In these patients, the frequency of certain SNPs in the genetic region encompassing the CTLA-4 gene was analysed and compared to that in patients with lung cancer within the publicly accessible Pan-Cancer Analysis of Whole Genomes (PCAWG) cohort and to healthy individuals included in the Medical Genome Reference Bank (MGRB).
Several non-coding SNPs were found to be enriched within the exceptional responders compared with control populations. One of them was present in 15.7% of exceptional responders; twice the frequency of comparable cases within the general lung cancer cohort and almost four times more than the healthy control group.
Since this non-coding SNP has been reported to exhibit differential enhancer activity and has been associated with RA and T1D, its enrichment within the exceptional responders suggested that the altered CTLA-4 function may cooperate with blockade of PD-1 to confer higher immune response, the researchers said.

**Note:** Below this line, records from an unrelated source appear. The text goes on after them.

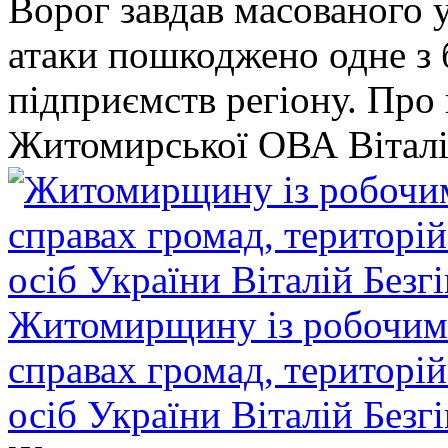
Ворог завдав масованого у
атаки пошкоджено одне 
підприємств регіону. Про
Житомирської ОВА Віталі
Житомирщину із робочим в
справах громад, територі
осіб України Віталій Безг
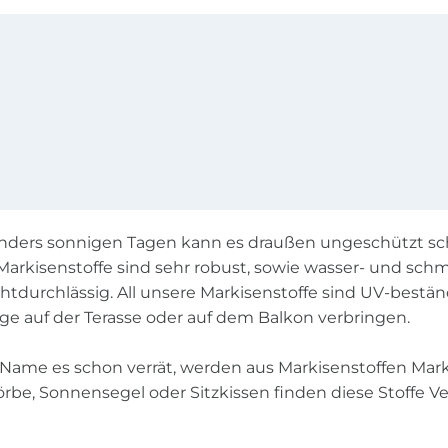
nders sonnigen Tagen kann es draußen ungeschützt sch
 Markisenstoffe sind sehr robust, sowie wasser- und sch
chtdurchlässig. All unsere Markisenstoffe sind UV-best
ge auf der Terasse oder auf dem Balkon verbringen.
Name es schon verrät, werden aus Markisenstoffen Markis
rbe, Sonnensegel oder Sitzkissen finden diese Stoffe 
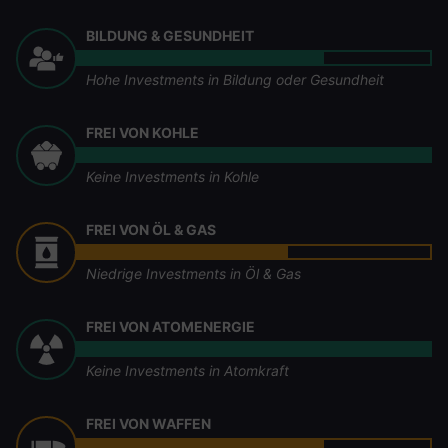
BILDUNG & GESUNDHEIT
Hohe Investments in Bildung oder Gesundheit
FREI VON KOHLE
Keine Investments in Kohle
FREI VON ÖL & GAS
Niedrige Investments in Öl & Gas
FREI VON ATOMENERGIE
Keine Investments in Atomkraft
FREI VON WAFFEN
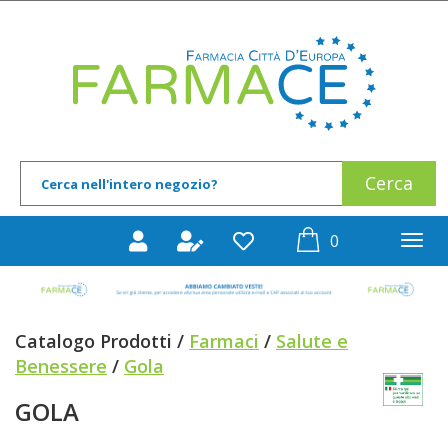
Passa
al
Farmace
contenuto
principale
Cerca
Cerca
Prodotto
prodotti
0
inseriti
Catalogo Prodotti /
Farmaci
/
Salute e
Benessere
/
Gola
GOLA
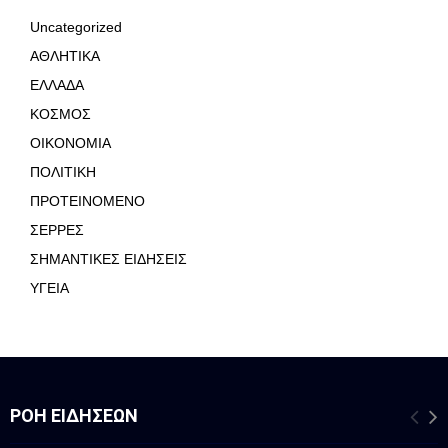
Uncategorized
ΑΘΛΗΤΙΚΑ
ΕΛΛΑΔΑ
ΚΟΣΜΟΣ
ΟΙΚΟΝΟΜΙΑ
ΠΟΛΙΤΙΚΗ
ΠΡΟΤΕΙΝΟΜΕΝΟ
ΣΕΡΡΕΣ
ΣΗΜΑΝΤΙΚΕΣ ΕΙΔΗΣΕΙΣ
ΥΓΕΙΑ
ΡΟΉ ΕΙΔΉΣΕΩΝ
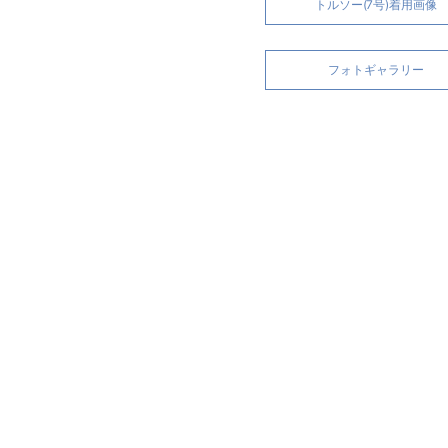
トルソー(7号)着用画像
フォトギャラリー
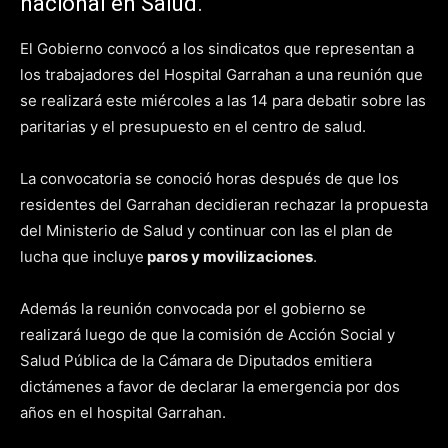
nacional en Salud.
El Gobierno convocó a los sindicatos que representan a
los trabajadores del Hospital Garrahan a una reunión que
se realizará este miércoles a las 14 para debatir sobre las
paritarias y el presupuesto en el centro de salud.
La convocatoria se conoció horas después de que los
residentes del Garrahan decidieran rechazar la propuesta
del Ministerio de Salud y continuar con las el plan de
lucha que incluye
paros y movilizaciones
.
Además la reunión convocada por el gobierno se
realizará luego de que la comisión de Acción Social y
Salud Pública de la Cámara de Diputados emitiera
dictámenes a favor de declarar la emergencia por dos
años en el hospital Garrahan.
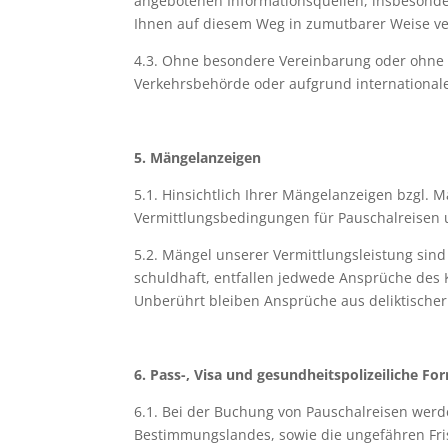
angebotenen Informationsquellen, insbesonde
Ihnen auf diesem Weg in zumutbarer Weise ve
4.3. Ohne besondere Vereinbarung oder ohne 
Verkehrsbehörde oder aufgrund internationa
5. Mängelanzeigen
5.1. Hinsichtlich Ihrer Mängelanzeigen bzgl.
Vermittlungsbedingungen für Pauschalreisen u
5.2. Mängel unserer Vermittlungsleistung sind
schuldhaft, entfallen jedwede Ansprüche des
Unberührt bleiben Ansprüche aus deliktischer
6. Pass-, Visa und gesundheitspolizeiliche Fo
6.1. Bei der Buchung von Pauschalreisen werd
Bestimmungslandes, sowie die ungefähren Frist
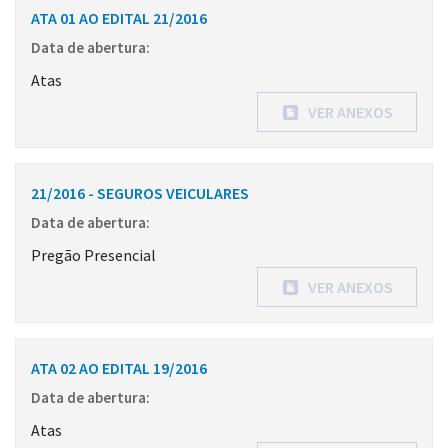
ATA 01 AO EDITAL 21/2016
Data de abertura:
Atas
VER ANEXOS
21/2016 - SEGUROS VEICULARES
Data de abertura:
Pregão Presencial
VER ANEXOS
ATA 02 AO EDITAL 19/2016
Data de abertura:
Atas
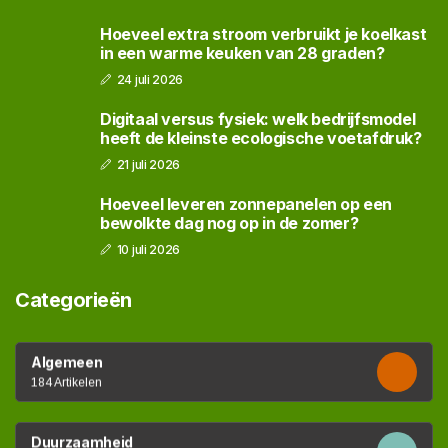
Hoeveel extra stroom verbruikt je koelkast
in een warme keuken van 28 graden?
24 juli 2026
Digitaal versus fysiek: welk bedrijfsmodel
heeft de kleinste ecologische voetafdruk?
21 juli 2026
Hoeveel leveren zonnepanelen op een
bewolkte dag nog op in de zomer?
10 juli 2026
Categorieën
Algemeen
184 Artikelen
Duurzaamheid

Therefore, the identification of this genetic variant through genomic sequencing could be used alongside existing biomarkers to help select NSCLC patients who may experience better response to anti-PD-1/PD-L1 checkpoint therapy and those at risk of more severe autoimmune side effects, they suggested.
Ms Allen said the Garvan team are now expanding the search for genetic response biomarkers to other autoimmune-linked genes, including neighbouring genes of CTLA-4 such as CD28 and ICOS.
“Further analysis into the immunological impact of such genetic variants could also help us better understand the mechanisms underlying current variability in response and why some patients develop more severe autoimmune side effects following immune checkpoint therapy,” she said.
“Understanding the mechanisms of response to these drugs is paramount to broadening their potential clinical benefit.”
This study was funded by Bioplatforms Australia, the Kinghorn Foundation and Garvan Institute.